Credit score or FICO in the dumps? Need to pick it up fast? Buying a home? Applying for a job? Not to worry; here is some advice on how to improve your credit score.
Before I get to specifics, it’s important for you to know that your credit score is important not only if you are applying for credit, but also if you are applying for a job. Many companies will review your credit score as part of your employment application because they believe that if you have a solid credit score you may also be more responsible than a person that has a lower score.
Your credit report summarizes all of your financial history for the last seven years. The exceptions to the seven year rule includes some good credit information (like closing an account that was in good standing) and Chapter 7 bankruptcy information – both of which stay on your history for ten years. You should also learn more about What’s In A Credit Report.
So here are a dozen specific steps that you should take to improve your credit score:
1. Pay off your credit card balance. If this is at all possible, this is the first, last and best way to boost your score.
2. Cancel some of your credit cards. If you have too many credit cards, then it appears as if you have too much credit. Cancel some to reduce your risk to creditors.

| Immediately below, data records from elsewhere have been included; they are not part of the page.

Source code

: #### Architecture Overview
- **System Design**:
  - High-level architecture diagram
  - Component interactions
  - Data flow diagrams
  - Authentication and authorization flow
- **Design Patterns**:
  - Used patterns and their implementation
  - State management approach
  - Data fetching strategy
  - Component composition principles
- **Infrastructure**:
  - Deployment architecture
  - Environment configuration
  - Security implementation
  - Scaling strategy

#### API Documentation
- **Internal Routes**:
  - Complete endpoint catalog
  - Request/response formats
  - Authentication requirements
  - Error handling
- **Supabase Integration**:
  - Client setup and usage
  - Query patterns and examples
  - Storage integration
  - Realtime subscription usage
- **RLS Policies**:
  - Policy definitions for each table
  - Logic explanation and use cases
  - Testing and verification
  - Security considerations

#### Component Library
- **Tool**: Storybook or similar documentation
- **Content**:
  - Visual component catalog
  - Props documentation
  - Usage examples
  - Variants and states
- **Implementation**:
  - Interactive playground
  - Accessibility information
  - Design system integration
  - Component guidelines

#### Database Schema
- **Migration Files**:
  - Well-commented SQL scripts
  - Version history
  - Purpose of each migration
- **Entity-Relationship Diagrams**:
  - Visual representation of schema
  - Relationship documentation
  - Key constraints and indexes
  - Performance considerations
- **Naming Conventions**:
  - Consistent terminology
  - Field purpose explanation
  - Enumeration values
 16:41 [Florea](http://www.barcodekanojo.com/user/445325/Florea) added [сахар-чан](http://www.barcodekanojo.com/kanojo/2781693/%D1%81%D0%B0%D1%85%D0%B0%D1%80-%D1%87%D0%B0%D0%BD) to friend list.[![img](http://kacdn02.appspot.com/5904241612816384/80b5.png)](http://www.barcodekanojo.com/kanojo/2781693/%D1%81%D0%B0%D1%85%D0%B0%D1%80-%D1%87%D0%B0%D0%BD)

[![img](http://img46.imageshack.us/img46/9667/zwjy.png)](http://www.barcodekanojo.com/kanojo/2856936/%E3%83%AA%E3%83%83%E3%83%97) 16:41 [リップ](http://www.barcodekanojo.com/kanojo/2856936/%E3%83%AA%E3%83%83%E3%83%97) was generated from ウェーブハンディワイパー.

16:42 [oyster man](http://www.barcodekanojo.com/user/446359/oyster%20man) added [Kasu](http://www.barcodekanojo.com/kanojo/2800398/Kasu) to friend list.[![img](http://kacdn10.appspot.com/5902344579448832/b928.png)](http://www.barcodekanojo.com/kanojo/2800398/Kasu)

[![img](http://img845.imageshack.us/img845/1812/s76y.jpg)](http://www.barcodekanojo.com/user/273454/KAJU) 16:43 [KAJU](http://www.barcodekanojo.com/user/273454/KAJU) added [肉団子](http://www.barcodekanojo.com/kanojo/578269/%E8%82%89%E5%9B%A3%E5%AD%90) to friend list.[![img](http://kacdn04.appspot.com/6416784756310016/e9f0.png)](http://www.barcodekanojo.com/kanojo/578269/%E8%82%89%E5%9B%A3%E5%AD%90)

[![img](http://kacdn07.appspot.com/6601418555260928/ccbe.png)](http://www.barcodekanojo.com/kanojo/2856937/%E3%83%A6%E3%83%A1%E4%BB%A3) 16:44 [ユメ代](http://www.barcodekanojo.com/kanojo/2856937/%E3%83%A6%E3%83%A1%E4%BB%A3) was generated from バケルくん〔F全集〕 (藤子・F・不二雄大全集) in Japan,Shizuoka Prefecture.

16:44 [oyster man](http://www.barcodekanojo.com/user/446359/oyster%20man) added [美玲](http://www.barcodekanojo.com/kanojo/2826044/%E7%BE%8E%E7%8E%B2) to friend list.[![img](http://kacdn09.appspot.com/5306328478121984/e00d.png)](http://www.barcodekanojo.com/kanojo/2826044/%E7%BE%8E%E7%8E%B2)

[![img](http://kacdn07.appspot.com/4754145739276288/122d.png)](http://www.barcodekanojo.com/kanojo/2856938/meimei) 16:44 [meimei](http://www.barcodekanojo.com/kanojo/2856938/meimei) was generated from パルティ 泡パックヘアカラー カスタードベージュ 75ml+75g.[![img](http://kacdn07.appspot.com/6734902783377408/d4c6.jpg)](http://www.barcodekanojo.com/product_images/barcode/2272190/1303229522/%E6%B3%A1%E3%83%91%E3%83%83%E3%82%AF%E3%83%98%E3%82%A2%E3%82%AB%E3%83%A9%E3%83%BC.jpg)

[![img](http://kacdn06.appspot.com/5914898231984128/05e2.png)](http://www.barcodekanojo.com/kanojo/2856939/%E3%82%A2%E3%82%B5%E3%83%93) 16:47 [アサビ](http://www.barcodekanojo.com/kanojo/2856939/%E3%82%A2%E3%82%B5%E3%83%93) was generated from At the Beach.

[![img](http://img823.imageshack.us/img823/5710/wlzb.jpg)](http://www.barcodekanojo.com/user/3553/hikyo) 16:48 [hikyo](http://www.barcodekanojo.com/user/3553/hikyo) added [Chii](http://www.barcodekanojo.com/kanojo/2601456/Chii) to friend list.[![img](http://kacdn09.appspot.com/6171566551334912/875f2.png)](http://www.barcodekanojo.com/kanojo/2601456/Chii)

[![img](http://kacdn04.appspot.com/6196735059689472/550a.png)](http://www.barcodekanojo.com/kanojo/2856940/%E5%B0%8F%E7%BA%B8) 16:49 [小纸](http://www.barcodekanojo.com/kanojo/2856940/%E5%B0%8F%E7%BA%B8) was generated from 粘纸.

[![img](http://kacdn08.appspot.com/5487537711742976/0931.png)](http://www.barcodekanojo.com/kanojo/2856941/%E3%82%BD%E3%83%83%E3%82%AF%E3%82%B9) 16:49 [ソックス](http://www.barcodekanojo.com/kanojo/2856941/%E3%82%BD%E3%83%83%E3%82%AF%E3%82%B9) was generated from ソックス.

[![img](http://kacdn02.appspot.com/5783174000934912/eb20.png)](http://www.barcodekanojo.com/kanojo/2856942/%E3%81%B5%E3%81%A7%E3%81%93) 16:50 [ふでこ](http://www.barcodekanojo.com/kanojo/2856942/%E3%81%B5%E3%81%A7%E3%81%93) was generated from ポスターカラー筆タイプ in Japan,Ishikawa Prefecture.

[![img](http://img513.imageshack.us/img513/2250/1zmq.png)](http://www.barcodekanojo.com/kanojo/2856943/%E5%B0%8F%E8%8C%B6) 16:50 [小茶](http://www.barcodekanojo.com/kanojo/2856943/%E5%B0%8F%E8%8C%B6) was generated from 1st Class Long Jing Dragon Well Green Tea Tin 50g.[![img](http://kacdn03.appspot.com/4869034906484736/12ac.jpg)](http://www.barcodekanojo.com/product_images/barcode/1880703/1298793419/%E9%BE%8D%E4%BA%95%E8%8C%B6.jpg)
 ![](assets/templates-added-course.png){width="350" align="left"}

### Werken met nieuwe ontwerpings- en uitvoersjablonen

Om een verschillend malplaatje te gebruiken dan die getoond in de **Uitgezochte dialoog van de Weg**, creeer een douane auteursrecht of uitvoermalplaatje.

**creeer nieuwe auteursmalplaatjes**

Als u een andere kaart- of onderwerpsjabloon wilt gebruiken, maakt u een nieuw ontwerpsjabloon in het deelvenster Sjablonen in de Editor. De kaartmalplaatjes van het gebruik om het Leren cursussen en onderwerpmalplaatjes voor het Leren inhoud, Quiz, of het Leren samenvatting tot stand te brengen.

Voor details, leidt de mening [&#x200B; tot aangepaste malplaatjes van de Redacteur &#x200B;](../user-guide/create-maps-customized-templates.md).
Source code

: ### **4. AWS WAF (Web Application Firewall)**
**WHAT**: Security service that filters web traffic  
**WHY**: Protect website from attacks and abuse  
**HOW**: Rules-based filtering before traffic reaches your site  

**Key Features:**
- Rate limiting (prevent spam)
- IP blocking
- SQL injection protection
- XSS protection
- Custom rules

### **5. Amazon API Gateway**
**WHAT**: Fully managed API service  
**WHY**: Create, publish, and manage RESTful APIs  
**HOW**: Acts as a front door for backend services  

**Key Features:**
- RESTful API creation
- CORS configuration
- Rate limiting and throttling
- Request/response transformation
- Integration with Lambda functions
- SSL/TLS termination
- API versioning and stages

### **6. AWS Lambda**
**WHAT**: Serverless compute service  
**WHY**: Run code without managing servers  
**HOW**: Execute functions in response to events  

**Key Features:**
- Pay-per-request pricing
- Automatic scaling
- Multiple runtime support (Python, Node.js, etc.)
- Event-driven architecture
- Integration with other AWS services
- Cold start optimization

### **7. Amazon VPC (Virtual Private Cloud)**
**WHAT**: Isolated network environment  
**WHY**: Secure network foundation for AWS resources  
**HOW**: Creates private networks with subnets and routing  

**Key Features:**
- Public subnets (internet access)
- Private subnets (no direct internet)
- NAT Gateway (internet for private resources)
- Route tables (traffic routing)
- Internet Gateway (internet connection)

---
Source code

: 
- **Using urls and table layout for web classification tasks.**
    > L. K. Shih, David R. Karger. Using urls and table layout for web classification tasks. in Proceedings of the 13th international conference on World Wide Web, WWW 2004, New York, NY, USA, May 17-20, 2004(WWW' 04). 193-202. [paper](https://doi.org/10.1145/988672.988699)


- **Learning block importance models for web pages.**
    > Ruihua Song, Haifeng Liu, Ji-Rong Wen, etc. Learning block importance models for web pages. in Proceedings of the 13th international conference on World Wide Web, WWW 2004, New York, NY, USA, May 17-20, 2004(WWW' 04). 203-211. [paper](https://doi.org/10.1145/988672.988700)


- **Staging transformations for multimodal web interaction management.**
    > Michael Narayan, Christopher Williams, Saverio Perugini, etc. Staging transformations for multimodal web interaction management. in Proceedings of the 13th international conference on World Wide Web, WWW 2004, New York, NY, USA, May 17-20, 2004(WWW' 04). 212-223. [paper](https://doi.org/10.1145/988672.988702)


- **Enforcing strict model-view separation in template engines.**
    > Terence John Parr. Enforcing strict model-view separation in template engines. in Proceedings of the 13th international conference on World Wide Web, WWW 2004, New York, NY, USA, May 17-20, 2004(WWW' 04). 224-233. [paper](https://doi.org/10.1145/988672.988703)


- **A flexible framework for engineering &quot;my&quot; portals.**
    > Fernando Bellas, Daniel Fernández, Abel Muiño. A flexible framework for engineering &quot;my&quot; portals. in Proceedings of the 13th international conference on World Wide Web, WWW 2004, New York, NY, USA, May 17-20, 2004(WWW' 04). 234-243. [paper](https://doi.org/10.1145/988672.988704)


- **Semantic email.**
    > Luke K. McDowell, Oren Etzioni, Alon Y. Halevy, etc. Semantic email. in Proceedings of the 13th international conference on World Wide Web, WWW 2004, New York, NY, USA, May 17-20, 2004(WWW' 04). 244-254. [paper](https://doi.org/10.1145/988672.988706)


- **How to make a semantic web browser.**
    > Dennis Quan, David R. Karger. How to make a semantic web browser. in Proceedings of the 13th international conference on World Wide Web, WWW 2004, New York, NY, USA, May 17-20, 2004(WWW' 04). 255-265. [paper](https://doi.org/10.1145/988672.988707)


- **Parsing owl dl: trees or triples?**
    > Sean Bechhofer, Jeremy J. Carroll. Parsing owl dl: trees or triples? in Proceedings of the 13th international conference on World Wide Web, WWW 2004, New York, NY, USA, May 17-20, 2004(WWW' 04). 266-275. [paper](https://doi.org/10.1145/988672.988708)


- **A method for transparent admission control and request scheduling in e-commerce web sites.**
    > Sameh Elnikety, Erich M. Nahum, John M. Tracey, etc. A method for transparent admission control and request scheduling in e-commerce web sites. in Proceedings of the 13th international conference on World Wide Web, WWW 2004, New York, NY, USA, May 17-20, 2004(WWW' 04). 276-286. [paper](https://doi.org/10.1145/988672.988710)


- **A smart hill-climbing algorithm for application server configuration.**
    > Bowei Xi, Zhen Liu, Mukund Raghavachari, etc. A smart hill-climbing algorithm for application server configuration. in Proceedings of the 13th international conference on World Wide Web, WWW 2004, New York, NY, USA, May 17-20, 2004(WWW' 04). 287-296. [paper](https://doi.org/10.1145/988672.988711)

3. Stop using your credit card. The more debt you have, the worse your score. And if you’ve maxed out your credit, then your score can plummet fast. Part of your FICO is determined by how much debt you have in proportion to how much credit you have. If you have $10,000 in credit and you’ve used $9,500, your ratio is pretty poor. Not using your credit card will at least slow down your FICO’s decline.
4. Establish a credit line. If you don’t have a credit card or your debt to credit ratio is low, you can get another credit card to adjust the ratio. This can result in a boost in your credit score but tread carefully here. If you incur more debt, your score will go down.
5. Get a copy of your credit report. You’re entitled to a free one from each of the three reporting agencies each year. Check your report over carefully. If there are any mistakes, make sure to follow up with the creditor and your reporting agency to get the mistakes removed from your report. One small mistake can have a drastic impact on your score.
6. Pay any overdue balances. Your credit payment history makes up more than a third of your credit score. If you’re overdue on any accounts this can have a significant impact on your credit score.
7. Keep accounts with balances open. Closing the account may feel like a good idea, but it may be better just to cut up the credit card. Make sure closing the account won’t have a negative impact on your credit score. If by closing the account you significantly affect your debt to credit ratio, it’s better to keep it open.
8. Seek credit counseling help. Counselors can make calls on your behalf to lower your payments, negotiate better interest rates and help you improve your score quickly.
9. Use your cards wisely. Generally, you can increase your credit score by limiting your charges to 30% or less of a card’s limit. For example, if you have a $6,000 limit then don’t charge more than $2,000.
10. Check your credit card limits. When you review your credit report, make sure the limits on your cards are accurately reflected. If not, call your creditor and have them update your information.
11. Use your old cards. The longer you have a credit history, the better your score. If you’re going to use a credit card, use your oldest one.
12. Contact creditors and see if you can negotiate lower rates and a payment plan. Or request a credit limit increase if you’re looking to adjust your debt to credit ratio. You have power as a consumer. Use it to help yourself.
Boosting your credit score even a few points can mean the difference between getting approved for a mortgage or car loan. It can affect the interest rate you’re charged on loans and other credit cards. And your credit score can impact your ability to get a job. Take a few steps to boost your credit score – it makes a difference.